Regia di Francis Ford Coppola vedi scheda film
"Megalopolis" si presenta agli occhi dello spettatore del 2024 come un'operazione ardita e contraddittoria, un film inseguito dal suo regista per circa quaranta anni e infine realizzato, in gran parte con capitali propri, ma destinato a dividere pubblico e critica e partito alquanto male per quanto riguarda gli incassi, dunque forse lontano dai gusti del pubblico odierno.
Scrivendone una pur sommaria recensione, non mi sembra interessante riferirne la trama, ma piuttosto fare una riflessione su quanto Coppola sia riuscito davvero a concretizzare un sogno personale che si riallaccia alla sua fase più sperimentale, che include opere come "One from the heart", una favola allegorico/filosofica con un impianto fin troppo elaborato e un'abbondante dose di rimandi storici e letterari, tanto da dare ai protagonisti cognomi come "Cicerone" e "Catilina". L'ossessione di Coppola sembrerebbe quella di un progresso sociale/tecnologico/artistico che possa essere la base di un mondo migliore per i nostri discendenti, ma la sceneggiatura mi sembra che esprima questa sua visione in una maniera al tempo stesso suggestiva e kitsch, mettendo fin troppa carne al fuoco, con dialoghi a tratti fin troppo surreali e ameni che non possono non cedere alla tentazione della maniera, una storyline volutamente eccessiva e confusa dove ci sono fin troppi personaggi e alcuni risultano puramente esornativi.

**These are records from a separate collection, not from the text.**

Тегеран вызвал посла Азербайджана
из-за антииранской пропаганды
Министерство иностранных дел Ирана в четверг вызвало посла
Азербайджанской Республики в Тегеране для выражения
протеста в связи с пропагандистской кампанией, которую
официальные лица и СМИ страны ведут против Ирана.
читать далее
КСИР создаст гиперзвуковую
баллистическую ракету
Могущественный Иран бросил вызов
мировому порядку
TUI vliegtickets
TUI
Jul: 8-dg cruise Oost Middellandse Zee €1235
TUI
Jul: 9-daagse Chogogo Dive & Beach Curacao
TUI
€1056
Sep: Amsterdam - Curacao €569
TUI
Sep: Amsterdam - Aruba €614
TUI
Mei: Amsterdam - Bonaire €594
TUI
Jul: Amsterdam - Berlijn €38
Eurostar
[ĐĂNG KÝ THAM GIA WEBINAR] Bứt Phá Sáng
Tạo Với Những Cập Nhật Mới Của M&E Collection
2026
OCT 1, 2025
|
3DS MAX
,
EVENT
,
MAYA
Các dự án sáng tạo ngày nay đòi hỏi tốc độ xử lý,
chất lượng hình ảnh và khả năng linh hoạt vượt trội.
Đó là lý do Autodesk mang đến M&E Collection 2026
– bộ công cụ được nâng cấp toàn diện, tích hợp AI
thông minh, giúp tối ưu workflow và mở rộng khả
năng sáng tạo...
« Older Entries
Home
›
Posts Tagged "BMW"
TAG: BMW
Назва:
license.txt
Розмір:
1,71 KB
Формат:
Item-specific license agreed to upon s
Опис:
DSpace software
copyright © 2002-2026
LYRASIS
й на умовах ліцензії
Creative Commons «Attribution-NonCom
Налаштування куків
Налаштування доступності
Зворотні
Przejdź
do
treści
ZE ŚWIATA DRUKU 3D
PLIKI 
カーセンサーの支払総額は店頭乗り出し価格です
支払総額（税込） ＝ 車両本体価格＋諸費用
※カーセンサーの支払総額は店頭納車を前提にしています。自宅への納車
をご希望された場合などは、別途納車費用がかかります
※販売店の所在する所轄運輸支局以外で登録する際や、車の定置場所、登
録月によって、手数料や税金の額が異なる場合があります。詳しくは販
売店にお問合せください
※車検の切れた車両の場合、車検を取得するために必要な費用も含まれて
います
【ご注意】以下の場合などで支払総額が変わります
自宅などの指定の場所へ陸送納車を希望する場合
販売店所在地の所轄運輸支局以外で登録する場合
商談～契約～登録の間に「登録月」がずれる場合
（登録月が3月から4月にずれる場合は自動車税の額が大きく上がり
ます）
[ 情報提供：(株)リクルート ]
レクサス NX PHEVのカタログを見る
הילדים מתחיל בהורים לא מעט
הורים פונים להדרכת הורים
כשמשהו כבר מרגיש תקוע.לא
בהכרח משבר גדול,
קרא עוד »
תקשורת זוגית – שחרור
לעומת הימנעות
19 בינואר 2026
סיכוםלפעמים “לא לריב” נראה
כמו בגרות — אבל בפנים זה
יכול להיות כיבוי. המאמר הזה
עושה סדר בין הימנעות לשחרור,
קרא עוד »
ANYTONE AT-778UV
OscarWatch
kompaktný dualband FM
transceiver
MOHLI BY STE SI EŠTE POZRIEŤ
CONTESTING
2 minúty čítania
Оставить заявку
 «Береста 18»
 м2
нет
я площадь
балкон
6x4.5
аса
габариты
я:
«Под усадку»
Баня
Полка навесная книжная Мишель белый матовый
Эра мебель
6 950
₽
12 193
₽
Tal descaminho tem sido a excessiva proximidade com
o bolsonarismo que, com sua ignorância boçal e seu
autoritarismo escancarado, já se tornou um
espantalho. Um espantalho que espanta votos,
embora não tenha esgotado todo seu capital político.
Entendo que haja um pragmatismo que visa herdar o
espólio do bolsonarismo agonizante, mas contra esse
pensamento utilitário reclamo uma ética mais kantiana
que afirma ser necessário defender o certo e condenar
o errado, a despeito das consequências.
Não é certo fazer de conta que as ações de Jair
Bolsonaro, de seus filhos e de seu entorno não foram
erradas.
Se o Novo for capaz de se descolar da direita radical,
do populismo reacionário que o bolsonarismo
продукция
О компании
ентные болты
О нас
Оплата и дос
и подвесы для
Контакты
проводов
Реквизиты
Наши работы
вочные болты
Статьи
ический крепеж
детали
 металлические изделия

In sede estetica "Megalopolis" risulta un'operazione ibrida, forse al di là di categorie come "bello" e "brutto" e dunque non facile da giudicare: a mio parere la visionarietà scatenata del regista coglie nel segno soprattutto a livello visivo, dove la saturazione cromatica mantiene una cifra stilistica riconoscibile e ancorabile alle opere del passato, qui portata dal direttore della fotografia Mihai Malaimare jr. ad un delirio di forme che, tuttavia, appare omogeneo, coerente con la poetica che informa l'opera stessa, per quanto comunque ipertrofico.
Se, tuttavia, la prima mezz'ora mi aveva fatto sperare in un possibile rinnovo dei fasti dei suoi capolavori anni '70, più ci si avvicina alla conclusione e più vengono al pettine i nodi di una frammentarietà e discontinuità narrativa, ma anche dell'ispirazione, che giocano contro le intenzioni del regista e non giustificano l'entusiasmo della parte di critica che continua a sostenerlo e vorrebbe farlo passare come film degno delle ultime, magistrali prove scorsesiane, indubbiamente superiori quanto a sostanza artistica.
Nel cast Adam Driver rende con buona intensità i dilemmi esistenziali e le ferite di Catilina, anche se forse un attore di maggiore spicco avrebbe aumentato la risonanza di certe scene; fra i caratteristi si segnalano le oneste prestazioni di Giancarlo Esposito e Nathalie Emmanuel come sindaco Cicerone e sua figlia, mentre un po' troppo "over the top" e a rischio di suscitare ilarità sono le caratterizzazioni spinte all'estremo di Aubrey Plaza, Shia La Beouf e Jon Voight, e alcuni cammei come quello di Dustin Hoffman aggiungono poco o nulla.
Venendo al giudizio, direi che il film mantiene intatta l'originalità di una visione ormai testamentaria, sicuramente molto sentita da parte dell'anziano regista, e questo può aiutare a superare l'impatto con le (volute?) dissonanze della scrittura e lo strabordare di frasi ad effetto e citazioni che rischiano di confondere; in ogni caso, sicuramente non uno dei capolavori del Maestro, ma neanche il disastro totale che vorrebbe la parte più rissosa della critica americana.